Brief> The entire set of lines below should be copied exactly.

Saved entries>
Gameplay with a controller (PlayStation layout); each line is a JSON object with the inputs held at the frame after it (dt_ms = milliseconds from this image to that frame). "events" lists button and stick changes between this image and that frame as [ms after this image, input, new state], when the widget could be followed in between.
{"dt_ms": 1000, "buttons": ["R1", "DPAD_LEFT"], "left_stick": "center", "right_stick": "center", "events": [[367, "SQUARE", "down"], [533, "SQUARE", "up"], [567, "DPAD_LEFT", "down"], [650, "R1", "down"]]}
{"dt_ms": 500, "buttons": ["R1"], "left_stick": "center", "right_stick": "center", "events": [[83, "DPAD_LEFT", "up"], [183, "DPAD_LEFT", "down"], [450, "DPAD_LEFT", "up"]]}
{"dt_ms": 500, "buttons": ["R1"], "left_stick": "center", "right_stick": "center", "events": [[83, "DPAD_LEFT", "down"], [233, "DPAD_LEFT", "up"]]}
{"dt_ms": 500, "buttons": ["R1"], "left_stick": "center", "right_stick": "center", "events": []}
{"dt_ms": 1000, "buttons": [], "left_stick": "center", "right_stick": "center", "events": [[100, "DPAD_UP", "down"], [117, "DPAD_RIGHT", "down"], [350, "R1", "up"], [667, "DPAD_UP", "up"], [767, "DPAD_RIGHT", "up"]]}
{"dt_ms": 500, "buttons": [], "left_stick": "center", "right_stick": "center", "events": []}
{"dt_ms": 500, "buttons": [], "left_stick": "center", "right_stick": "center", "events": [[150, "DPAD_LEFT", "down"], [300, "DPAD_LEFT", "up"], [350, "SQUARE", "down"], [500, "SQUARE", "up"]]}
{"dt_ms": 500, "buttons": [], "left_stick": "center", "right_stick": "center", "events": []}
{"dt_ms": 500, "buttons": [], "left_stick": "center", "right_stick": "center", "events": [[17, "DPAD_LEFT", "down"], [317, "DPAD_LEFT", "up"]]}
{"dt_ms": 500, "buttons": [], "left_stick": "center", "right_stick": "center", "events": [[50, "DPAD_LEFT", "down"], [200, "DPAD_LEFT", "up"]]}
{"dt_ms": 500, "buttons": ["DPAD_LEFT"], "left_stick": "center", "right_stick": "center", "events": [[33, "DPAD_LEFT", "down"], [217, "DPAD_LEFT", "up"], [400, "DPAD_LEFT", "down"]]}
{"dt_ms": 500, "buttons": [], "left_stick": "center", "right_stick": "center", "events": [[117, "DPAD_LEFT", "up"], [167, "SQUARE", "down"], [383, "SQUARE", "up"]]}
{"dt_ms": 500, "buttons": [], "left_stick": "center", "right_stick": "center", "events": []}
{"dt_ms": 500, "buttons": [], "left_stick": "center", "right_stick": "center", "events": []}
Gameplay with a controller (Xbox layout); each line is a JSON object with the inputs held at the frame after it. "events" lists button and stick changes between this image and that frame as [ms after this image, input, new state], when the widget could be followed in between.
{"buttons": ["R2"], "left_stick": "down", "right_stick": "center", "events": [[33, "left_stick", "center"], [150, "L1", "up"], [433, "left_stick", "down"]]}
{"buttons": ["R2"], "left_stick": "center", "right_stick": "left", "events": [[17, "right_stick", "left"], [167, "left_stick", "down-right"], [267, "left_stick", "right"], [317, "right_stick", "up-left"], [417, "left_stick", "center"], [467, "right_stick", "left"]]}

Written response>
Gameplay with a controller (PlayStation layout); each line is a JSON object with the inputs held at the frame after it (dt_ms = milliseconds from this image to that frame). "events" lists button and stick changes between this image and that frame as [ms after this image, input, new state], when the widget could be followed in between.
{"dt_ms": 1000, "buttons": ["R1", "DPAD_LEFT"], "left_stick": "center", "right_stick": "center", "events": [[367, "SQUARE", "down"], [533, "SQUARE", "up"], [567, "DPAD_LEFT", "down"], [650, "R1", "down"]]}
{"dt_ms": 500, "buttons": ["R1"], "left_stick": "center", "right_stick": "center", "events": [[83, "DPAD_LEFT", "up"], [183, "DPAD_LEFT", "down"], [450, "DPAD_LEFT", "up"]]}
{"dt_ms": 500, "buttons": ["R1"], "left_stick": "center", "right_stick": "center", "events": [[83, "DPAD_LEFT", "down"], [233, "DPAD_LEFT", "up"]]}
{"dt_ms": 500, "buttons": ["R1"], "left_stick": "center", "right_stick": "center", "events": []}
{"dt_ms": 1000, "buttons": [], "left_stick": "center", "right_stick": "center", "events": [[100, "DPAD_UP", "down"], [117, "DPAD_RIGHT", "down"], [350, "R1", "up"], [667, "DPAD_UP", "up"], [767, "DPAD_RIGHT", "up"]]}
{"dt_ms": 500, "buttons": [], "left_stick": "center", "right_stick": "center", "events": []}
{"dt_ms": 500, "buttons": [], "left_stick": "center", "right_stick": "center", "events": [[150, "DPAD_LEFT", "down"], [300, "DPAD_LEFT", "up"], [350, "SQUARE", "down"], [500, "SQUARE", "up"]]}
{"dt_ms": 500, "buttons": [], "left_stick": "center", "right_stick": "center", "events": []}
{"dt_ms": 500, "buttons": [], "left_stick": "center", "right_stick": "center", "events": [[17, "DPAD_LEFT", "down"], [317, "DPAD_LEFT", "up"]]}
{"dt_ms": 500, "buttons": [], "left_stick": "center", "right_stick": "center", "events": [[50, "DPAD_LEFT", "down"], [200, "DPAD_LEFT", "up"]]}
{"dt_ms": 500, "buttons": ["DPAD_LEFT"], "left_stick": "center", "right_stick": "center", "events": [[33, "DPAD_LEFT", "down"], [217, "DPAD_LEFT", "up"], [400, "DPAD_LEFT", "down"]]}
{"dt_ms": 500, "buttons": [], "left_stick": "center", "right_stick": "center", "events": [[117, "DPAD_LEFT", "up"], [167, "SQUARE", "down"], [383, "SQUARE", "up"]]}
{"dt_ms": 500, "buttons": [], "left_stick": "center", "right_stick": "center", "events": []}
{"dt_ms": 500, "buttons": [], "left_stick": "center", "right_stick": "center", "events": []}
Gameplay with a controller (Xbox layout); each line is a JSON object with the inputs held at the frame after it. "events" lists button and stick changes between this image and that frame as [ms after this image, input, new state], when the widget could be followed in between.
{"buttons": ["R2"], "left_stick": "down", "right_stick": "center", "events": [[33, "left_stick", "center"], [150, "L1", "up"], [433, "left_stick", "down"]]}
{"buttons": ["R2"], "left_stick": "center", "right_stick": "left", "events": [[17, "right_stick", "left"], [167, "left_stick", "down-right"], [267, "left_stick", "right"], [317, "right_stick", "up-left"], [417, "left_stick", "center"], [467, "right_stick", "left"]]}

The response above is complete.